**Action item:** Leave out the pictures and transcribe the rest of the records exactly.

Collected data:

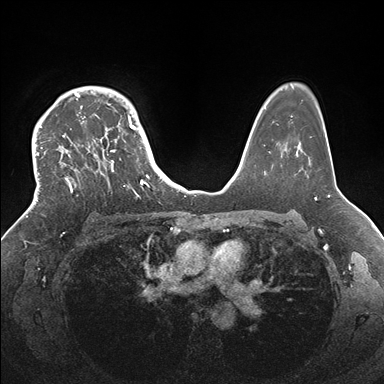
Breast MRI (dynamic contrast-enhanced), one axial slice; position 120 of 176 along the scan axis; dynamic contrast-enhanced series, time point 2 of 7 at this slice position (early post-contrast); 1.5 T; TE 1.5 ms, TR 4.1 ms; 384 × 384 image matrix, field of view 340 × 340 mm. Female patient.
Structures marked on this image (semi-automatically segmented with operator editing):
- enhancing-tissue mask used for the functional tumour volume (all voxels passing the contrast-enhancement thresholds inside the analysis volume; usually the tumour): box from (x=34, y=86) to (x=146, y=201) px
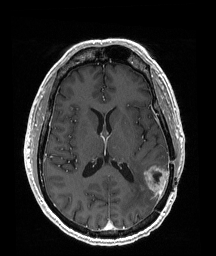
Brain MRI from a brain-tumour surgery series, one axial slice; position 86 of 192 along the scan axis; T1-weighted post-contrast; 1 mm slice thickness; 216 × 256 image matrix, field of view 211 × 250 mm. Case-level facts recorded for this patient, not image findings: histopathology: Glioblastoma; WHO grade: 4; IDH mutation: no; tumour location: Left Temporoparietal.
Annotated regions visible in this slice (manually delineated by an expert):
- tumour: bounding box <144,166,170,197> (left, top, right, bottom; pixels)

**Task output:**
Breast MRI (dynamic contrast-enhanced), one axial slice; position 120 of 176 along the scan axis; dynamic contrast-enhanced series, time point 2 of 7 at this slice position (early post-contrast); 1.5 T; TE 1.5 ms, TR 4.1 ms; 384 × 384 image matrix, field of view 340 × 340 mm. Female patient.
Structures marked on this image (semi-automatically segmented with operator editing):
- enhancing-tissue mask used for the functional tumour volume (all voxels passing the contrast-enhancement thresholds inside the analysis volume; usually the tumour): box from (x=34, y=86) to (x=146, y=201) px
Brain MRI from a brain-tumour surgery series, one axial slice; position 86 of 192 along the scan axis; T1-weighted post-contrast; 1 mm slice thickness; 216 × 256 image matrix, field of view 211 × 250 mm. Case-level facts recorded for this patient, not image findings: histopathology: Glioblastoma; WHO grade: 4; IDH mutation: no; tumour location: Left Temporoparietal.
Annotated regions visible in this slice (manually delineated by an expert):
- tumour: bounding box <144,166,170,197> (left, top, right, bottom; pixels)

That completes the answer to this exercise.